Es frecuente encontrar organizaciones con una arquitectura, software y hardware instalados que funcionan pero que por razones diversas, tales como obsolescencia, mantenimiento, etc., muchos de ellos tienen fallas de modo individual o en su comunicación con otros sistemas o aplicaciones, sin embargo, es posible gestionar estas fallas sin tener que efectuar una fuerte inversión en tecnologías de información.

En cualquier unidad de TI la necesidad de gestionar las incidencias es apremiante pues no se trata sólo de atender lo que recordamos, o lo que llega a un analista en particular, sino en base a las ocurrencias, impacto, cantidad de usuarios afectados, sensibilidad de la funcionalidad específica que tiene la incidencia, atenderlas con algún criterio de gestión claro y controlado.

Al ocurrir una incidencia, nuestra concepción de Gestión de incidencias basado en BPM permite que éstas sean registradas: (a) manualmente por parte del receptor del informe de la incidencia; (b) directamente por el usuario que tiene la incidencia para que sea canalizada su atención; (c) automáticamente -al momento de ocurrir en el sistema, aún sin que el usuario se percate de ella-.

 

 

Cualquier pieza de software, aplicación, objeto del esquema de base de datos o servicio específico puede ser modificado ligeramente para incluir, siguiendo los estándares tradicionales de programación, un manejo de errores que “registre” la incidencia. Nuestra tecnología BPM está preparada para monitorear alguna tabla o como quiera que sea el registro y, a través de Process Connector, iniciar el proceso de Gestión de incidencias en el usuario que sea el encargado de atenderla o canalizar su atención.
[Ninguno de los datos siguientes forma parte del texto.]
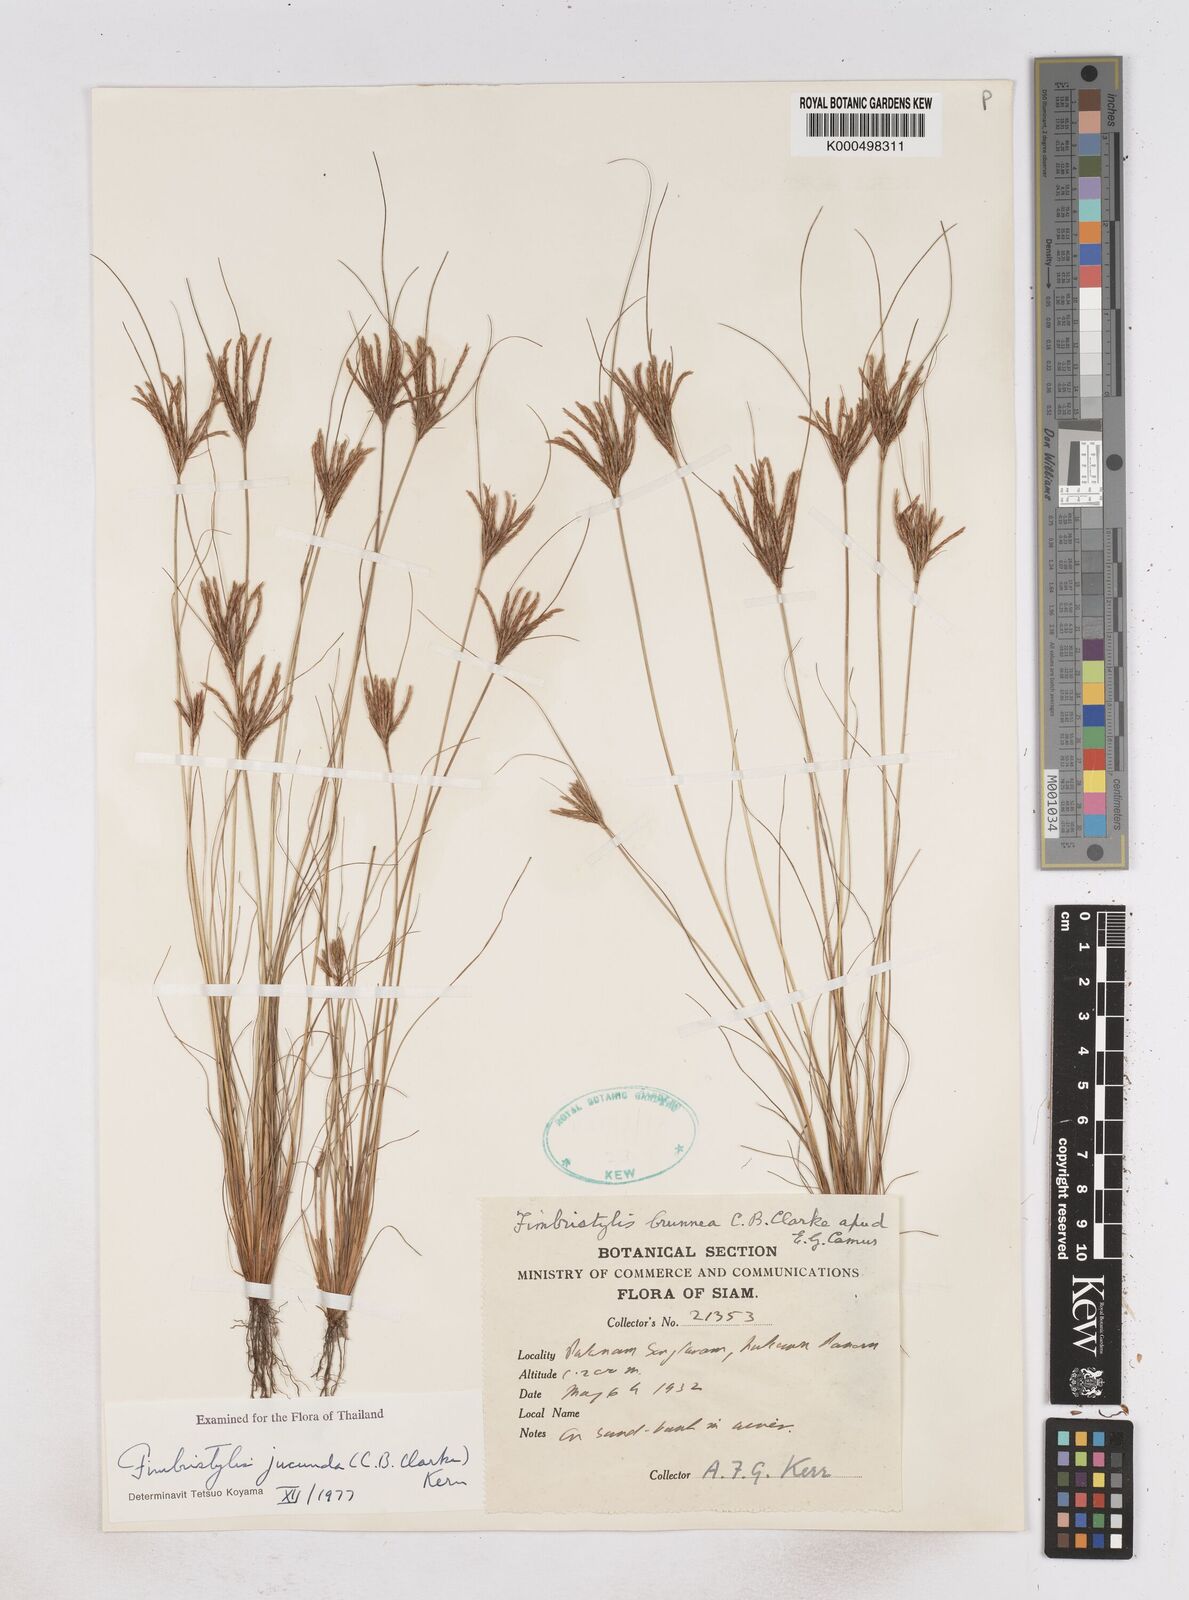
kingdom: Plantae
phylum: Tracheophyta
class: Liliopsida
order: Poales
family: Cyperaceae
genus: Fimbristylis
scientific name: Fimbristylis jucunda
En el diseño del proceso de gestión de incidencias se contempla:

»  Las incidencias son recibidas por un despachador que puede atenderla de inmediato o canalizarla

» Las incidencias se pueden gestionar de forma individual o en listas

» Para el momento de gestionarla, se dispone de instrumento que permite la toma de decisiones (reportes y alarmas

»  Luego de atendido, se procede al seguimiento, se llena la bitácora de atención y al ser resuelto envía comunicación al origen de la solicitud

Este sencillo proceso puede dar tiempo a la organización de ir reconstruyendo su arquitectura de software y hardware de modo planificado y a la vez da respuesta a los afectados por las incidencias. De esta forma optimiza el aprovechamiento de la plataforma tecnólogica aún cuando presenta fallas.